Jezus raakte de zieke aan. Hiermede overtrad hij toch de wet. Het wetsvoorschrift geen besmette aan te raken was meer dan een taboe. Het was een voorzorgsmaatregel. Goed onderbouwde hygiënische voorschriften zullen we onderhouden, maar er geen taboe op nahouden en nooit mensen afschrijven. Met de term ‘melaats’ werden veel mensen belast. Aidspatiënten en HIV patiënten blijven tegen dergelijke vooroordelen  strijden. Een onder de vele initiatieven is het Aids-opvangtehuis Effeta in het gewezen Clarissenklooster te Ronse. Sinds 1998 vangen de Broeders van Liefde sinds 1998 daar aidspatiënten op.

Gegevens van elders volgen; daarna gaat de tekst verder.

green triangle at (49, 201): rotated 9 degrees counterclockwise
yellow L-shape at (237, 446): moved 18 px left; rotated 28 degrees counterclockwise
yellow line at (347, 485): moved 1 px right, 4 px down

Jezus geneest de melaatse. Volgens de visie van het Eerste Testament kan alleen God dit (2 Kon. 5,7-9). De plotse genezing van de melaatse is een aanwijzing dat Jezus optreedt als Gods profeet, als Messias.

Melaatsen waren levende doden (Num. 12,12). Een ontmoeting met een zieke is een confrontatie met eigen kwetsbaarheid. De vooruitgang van de geneeskunde kan zieken genezen die vroeger ongeneeslijk leken. Zo veel zieken missen echter de nodige zorgen. Zuster Angèle (ICM) ontmoet elke dag aan de poorten van het groot hospitaal Mama Yemo in Kinshasa zieken, die op straat liggen en geen zorgen krijgen omdat zij niet kunnen betalen. Met haar tachtig jaar en schamele middelen tracht ze te helpen./ Met de heilige Damiaan mag ze zeggen: “Ik vind mijn grootste geluk de Heer te dienen in zijne arme en zieke kinderen die door de andere mensen verstoten worden.”

Hoe pover lijkt het gebaar van Jezus tegenover het complexe van de medische wereld. Het hart van het therapeutisch proces is de verhouding tussen de zieke en zijn geneesheer. Deze dreigt te verschuiven naar een verhouding van producent van zorg tegenover een gebruiker van de geneeskunde. Techniek en humaniteit staan niet tegenover elkaar. De eerste en enige heilig verklaarde geneesheer uit de vorige eeuw is Joseph Moscati (1881-1927) uit Napels. Hij had een holistische visie en was dokter voor de armen.

Elk positief gebaar betekent oneindig veel. Aanraken is heel belangrijk, maar er lijkt een taboe te rusten op dit zintuig (Le toucher, le plus tabou des sens, in En Marche, 18.09.97). Een aanraking is een teder gebaar. Het vereist tact en mag geen grijpende hand worden. Verzorging lukt niet zonder handen. Er zijn patiënten met smetvrees voor wie het zich laten verzorgen een pijniging is. De robot kan de hand niet vervangen, die deze van een stervende vasthoudt.

Onze handen kunnen in het verlangde liggen van ons hart. In de kerk van Clichy hangt een modern schilderij van Vincent de Paul. De kunstenaar schilderde hem als een man met heel grote handen als enorme schalen, die ons zeggen: “Je handen moeten in het verlengde liggen van je hart.”

Vooraleer Jezus de melaatse aanraakte, was hij innerlijk geraakt. Aanraken: door wie en wat laat ik me raken? Pas als het me raakt, kan er verandering komen.